Finra probing mortgage-debt offerings

Originally posted on the Reuters website:

Wall Street regulator FINRA is investigating the accuracy of disclosures surrounding subprime mortgage-backed security offerings, FINRA enforcement director James Shorris told a gathering of securities industry executives on Thursday.

The Financial Industry Regulatory Authority is taking a hard look at whether broker-dealers made "misstatements" or included "erroneous" information about their offerings, among other issues and practices.

Shorris, speaking on a panel during FINRA's annual conference, did not elaborate during the session. FINRA declined further comment on the investigation.

MBS are pools of loans that are packaged into fairly conventional securities. As housing prices soared in 2006 and 2007, lenders underwrote increasingly risky loans.

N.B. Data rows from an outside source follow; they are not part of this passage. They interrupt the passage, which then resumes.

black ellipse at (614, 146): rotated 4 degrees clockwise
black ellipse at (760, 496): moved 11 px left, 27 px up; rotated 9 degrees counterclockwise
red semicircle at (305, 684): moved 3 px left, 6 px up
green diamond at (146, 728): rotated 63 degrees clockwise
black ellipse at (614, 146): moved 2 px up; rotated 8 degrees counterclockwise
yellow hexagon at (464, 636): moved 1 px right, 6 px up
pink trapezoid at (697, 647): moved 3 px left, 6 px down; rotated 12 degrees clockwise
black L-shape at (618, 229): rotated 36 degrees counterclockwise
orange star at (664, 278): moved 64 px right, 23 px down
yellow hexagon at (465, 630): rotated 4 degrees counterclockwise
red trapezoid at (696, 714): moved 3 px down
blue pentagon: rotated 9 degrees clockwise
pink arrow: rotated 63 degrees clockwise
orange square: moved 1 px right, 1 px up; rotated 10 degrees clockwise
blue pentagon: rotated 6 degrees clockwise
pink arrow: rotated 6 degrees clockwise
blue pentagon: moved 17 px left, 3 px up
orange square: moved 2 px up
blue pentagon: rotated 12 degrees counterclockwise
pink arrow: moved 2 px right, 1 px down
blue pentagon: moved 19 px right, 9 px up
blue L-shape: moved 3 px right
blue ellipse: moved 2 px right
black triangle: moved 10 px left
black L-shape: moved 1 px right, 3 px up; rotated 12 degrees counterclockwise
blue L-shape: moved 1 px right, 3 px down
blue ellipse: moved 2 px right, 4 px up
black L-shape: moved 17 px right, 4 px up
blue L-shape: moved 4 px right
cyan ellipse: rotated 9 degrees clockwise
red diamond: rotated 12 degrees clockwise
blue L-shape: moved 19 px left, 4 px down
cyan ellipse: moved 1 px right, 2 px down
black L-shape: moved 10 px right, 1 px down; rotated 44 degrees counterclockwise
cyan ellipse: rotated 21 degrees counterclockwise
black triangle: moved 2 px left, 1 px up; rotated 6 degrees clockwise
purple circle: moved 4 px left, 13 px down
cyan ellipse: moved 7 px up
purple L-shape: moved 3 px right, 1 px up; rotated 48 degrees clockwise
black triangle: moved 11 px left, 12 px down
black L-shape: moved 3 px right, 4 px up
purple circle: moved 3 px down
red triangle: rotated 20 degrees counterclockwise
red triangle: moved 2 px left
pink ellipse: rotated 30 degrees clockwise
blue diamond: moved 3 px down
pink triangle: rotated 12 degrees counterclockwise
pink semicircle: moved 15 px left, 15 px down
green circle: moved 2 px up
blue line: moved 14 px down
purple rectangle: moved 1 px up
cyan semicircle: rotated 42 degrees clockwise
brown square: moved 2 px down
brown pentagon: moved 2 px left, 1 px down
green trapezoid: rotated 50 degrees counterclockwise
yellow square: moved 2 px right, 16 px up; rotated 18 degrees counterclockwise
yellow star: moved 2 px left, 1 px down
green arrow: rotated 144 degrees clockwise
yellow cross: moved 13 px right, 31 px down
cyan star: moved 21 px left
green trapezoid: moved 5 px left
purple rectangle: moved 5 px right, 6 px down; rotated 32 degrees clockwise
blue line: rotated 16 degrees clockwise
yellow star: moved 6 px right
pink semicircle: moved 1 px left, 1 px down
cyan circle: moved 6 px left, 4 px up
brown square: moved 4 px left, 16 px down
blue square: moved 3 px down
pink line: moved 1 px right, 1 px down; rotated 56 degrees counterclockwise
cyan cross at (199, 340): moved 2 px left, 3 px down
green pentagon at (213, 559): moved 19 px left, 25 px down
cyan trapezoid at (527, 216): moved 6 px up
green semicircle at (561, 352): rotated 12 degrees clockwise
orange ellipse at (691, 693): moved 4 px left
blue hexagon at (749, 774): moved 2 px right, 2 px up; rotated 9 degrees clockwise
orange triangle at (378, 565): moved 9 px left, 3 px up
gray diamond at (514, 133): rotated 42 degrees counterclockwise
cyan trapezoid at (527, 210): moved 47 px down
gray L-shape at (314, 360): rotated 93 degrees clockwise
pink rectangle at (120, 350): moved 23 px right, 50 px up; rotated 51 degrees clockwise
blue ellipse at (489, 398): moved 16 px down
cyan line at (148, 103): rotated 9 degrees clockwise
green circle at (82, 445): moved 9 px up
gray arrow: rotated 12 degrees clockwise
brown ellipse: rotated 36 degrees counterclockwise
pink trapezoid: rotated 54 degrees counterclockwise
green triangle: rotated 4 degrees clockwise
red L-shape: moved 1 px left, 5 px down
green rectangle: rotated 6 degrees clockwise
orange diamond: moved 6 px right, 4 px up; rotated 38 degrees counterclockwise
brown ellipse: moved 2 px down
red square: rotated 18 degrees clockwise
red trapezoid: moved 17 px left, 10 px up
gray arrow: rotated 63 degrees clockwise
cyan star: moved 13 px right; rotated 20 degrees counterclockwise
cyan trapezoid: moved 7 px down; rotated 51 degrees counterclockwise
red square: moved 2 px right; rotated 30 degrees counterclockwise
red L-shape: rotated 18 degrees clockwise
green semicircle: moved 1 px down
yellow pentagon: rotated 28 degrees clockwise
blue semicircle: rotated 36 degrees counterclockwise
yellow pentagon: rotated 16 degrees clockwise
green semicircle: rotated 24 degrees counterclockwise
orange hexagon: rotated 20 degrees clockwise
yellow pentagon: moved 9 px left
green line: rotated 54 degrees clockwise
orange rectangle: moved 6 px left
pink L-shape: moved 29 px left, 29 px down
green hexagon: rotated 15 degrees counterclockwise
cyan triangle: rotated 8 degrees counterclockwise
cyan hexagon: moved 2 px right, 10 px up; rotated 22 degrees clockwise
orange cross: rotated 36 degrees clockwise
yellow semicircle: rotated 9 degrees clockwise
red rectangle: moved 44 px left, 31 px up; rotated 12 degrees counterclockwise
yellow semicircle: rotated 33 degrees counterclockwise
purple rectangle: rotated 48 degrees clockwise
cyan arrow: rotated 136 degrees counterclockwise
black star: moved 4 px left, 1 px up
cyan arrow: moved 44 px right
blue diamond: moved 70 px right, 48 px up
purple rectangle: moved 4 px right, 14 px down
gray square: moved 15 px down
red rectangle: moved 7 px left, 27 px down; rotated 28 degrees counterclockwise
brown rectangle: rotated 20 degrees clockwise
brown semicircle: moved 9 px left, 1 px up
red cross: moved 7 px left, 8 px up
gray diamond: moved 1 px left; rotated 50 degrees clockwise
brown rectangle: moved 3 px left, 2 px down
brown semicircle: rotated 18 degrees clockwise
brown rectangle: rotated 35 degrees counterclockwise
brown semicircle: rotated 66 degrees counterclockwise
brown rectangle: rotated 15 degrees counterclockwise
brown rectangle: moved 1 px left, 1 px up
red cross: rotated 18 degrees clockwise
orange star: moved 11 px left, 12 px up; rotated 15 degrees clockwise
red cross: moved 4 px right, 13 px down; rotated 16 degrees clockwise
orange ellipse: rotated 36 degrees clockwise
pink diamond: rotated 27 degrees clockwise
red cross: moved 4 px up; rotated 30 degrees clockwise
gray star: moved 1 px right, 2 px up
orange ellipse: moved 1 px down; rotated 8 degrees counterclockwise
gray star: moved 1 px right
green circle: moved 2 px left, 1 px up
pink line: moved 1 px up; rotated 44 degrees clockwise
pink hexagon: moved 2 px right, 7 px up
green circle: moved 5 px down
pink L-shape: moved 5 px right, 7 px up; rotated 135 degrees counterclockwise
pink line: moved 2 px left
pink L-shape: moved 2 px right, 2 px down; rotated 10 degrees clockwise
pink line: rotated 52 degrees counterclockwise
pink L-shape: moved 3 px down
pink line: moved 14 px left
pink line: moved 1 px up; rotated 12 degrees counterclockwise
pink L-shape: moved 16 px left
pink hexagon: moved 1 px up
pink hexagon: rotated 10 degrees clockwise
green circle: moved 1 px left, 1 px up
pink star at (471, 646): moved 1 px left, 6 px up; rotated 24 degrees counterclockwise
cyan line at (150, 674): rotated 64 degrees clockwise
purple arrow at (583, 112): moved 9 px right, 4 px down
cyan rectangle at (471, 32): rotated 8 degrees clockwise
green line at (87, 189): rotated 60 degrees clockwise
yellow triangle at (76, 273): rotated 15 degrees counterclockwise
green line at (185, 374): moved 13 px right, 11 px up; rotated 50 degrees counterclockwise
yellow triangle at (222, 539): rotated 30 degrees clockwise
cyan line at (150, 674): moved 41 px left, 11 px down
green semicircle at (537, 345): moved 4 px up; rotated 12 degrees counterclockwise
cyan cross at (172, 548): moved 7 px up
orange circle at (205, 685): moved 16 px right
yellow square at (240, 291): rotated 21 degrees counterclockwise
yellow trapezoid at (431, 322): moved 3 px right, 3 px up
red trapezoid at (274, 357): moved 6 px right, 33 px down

The 2007 crash in housing prices and collapse of mortgage markets fueled hundreds of billions of dollars in losses for investors and banks worldwide holding MBS and collateralized debt obligations (CDOs) that were suddenly more risky than advertised and difficult to trade.

"Subprime" mortgages, which refer to loans made to people with poor credit, were only one of a long list of issues now under scrutiny by FINRA, Shorris told a standing-room-only audience.

FINRA continues to look for fraud in swaps transactions executed for municipalities and Regulation D private placements, a little-watched corner of the market. It is also examining auction-rate debt securities, billions of dollars of which remain frozen after more than two years.

He also stressed his concern about a number of complex investments that are, in short, poorly explained, little understood by brokers and sold to the wrong people. This category includes reverse convertibles, equity-indexed annuities and leveraged or inverted ETFs.

Shorris also called attention to a trend where unregistered and unregulated foreign firms lend cash for stock held by U.S investors, with the expectation of returning the shares in two years.

Instead these firms liquidate the stocks, leaving investors stuck with a big tax bill and a transaction that cannot be unwound.